Depuis que l’homme a quitté la Terre pour la première fois en 1961, les scientifiques ont été obsédés par les effets de l’espace sur le corps humain. Nous savons que la microgravité affecte nos os, nos yeux et notre cœur, mais le plus grand obstacle biologique pour atteindre une autre planète pour la première fois sont nos reins…

La plus grande étude sur la santé des reins dans l’espace
Une nouvelle recherche menée par des scientifiques du University College London (UCL) suggère que nos reins ne survivraient pas à un voyage aller-retour sur Mars. Ils ne survivraient pas non plus à un séjour prolongé sur la Lune.
Publiée dans la revue Nature Communications, c’est la plus grande analyse à ce jour sur la santé des reins en vol spatial. Elle inclut des données d’astronautes et de missions spatiales simulées avec des souris, certaines recevant la dose de radiation cosmique que les humains recevraient lors de vols vers Mars d’environ deux ans.
L’étude montre que les reins sont déformés dans les conditions de l’espace. Les tubules rénaux, responsables de la régulation de l’équilibre calcique et salin, montrent des signes de contraction en moins d’un mois d’exposition aux voyages spatiaux, tant chez les humains que chez les animaux.
Jusqu’à présent, on pensait que la formation de calculs rénaux dans l’espace était due à la perte osseuse induite par la microgravité, qui libère du calcium dans l’urine. Cependant, l’équipe de l’UCL a découvert que la microgravité modifie fondamentalement la manière dont les reins traitent les sels, ce qui contribue significativement à la formation de calculs.

Les chercheurs attribuent ce phénomène à la microgravité et non à la radiation, bien qu’ils ne comprennent pas encore comment ces deux variables interagissent. La Terre nous protège de la radiation spatiale grâce à son champ magnétique, mais au-delà de cette bulle protectrice, les astronautes sont totalement exposés aux vents solaires et à la radiation cosmique.
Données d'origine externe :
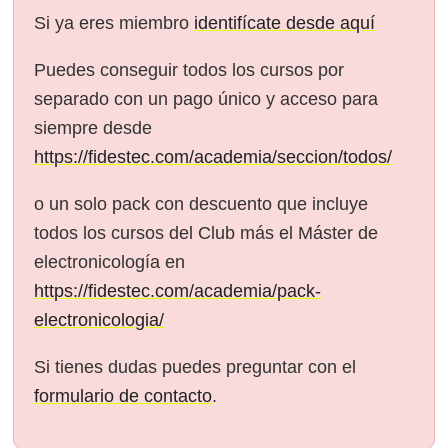
Si ya eres miembro
identifícate desde aquí
Puedes conseguir todos los cursos por
separado con un pago único y acceso para
siempre desde
https://fidestec.com/academia/seccion/todos/
o un solo pack con descuento que incluye
todos los cursos del Club más el Máster de
electronicología en
https://fidestec.com/academia/pack-
electronicologia/
Si tienes dudas puedes preguntar con el
formulario de contacto
.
La découverte la plus inquiétante est que les souris exposées à une radiation simulée pendant deux ans et demi ont subi des dommages rénaux permanents et une perte de fonction rénale.
Si nous ne développons pas de nouvelles façons de protéger les reins pendant qu’un astronaute voyage vers Mars, il pourrait être nécessaire de recourir à la dialyse à son retour.
Explique Keith Siew, l’auteur principal de l’étude.
Malgré la conclusion sombre, l’étude ouvre également la voie à des solutions potentielles. Les chercheurs croient que, en comprenant mieux le comportement des reins sous l’influence de la radiation et de la microgravité, des solutions technologiques ou pharmaceutiques pour protéger la fonction rénale lors de longs voyages spatiaux pourraient être développées.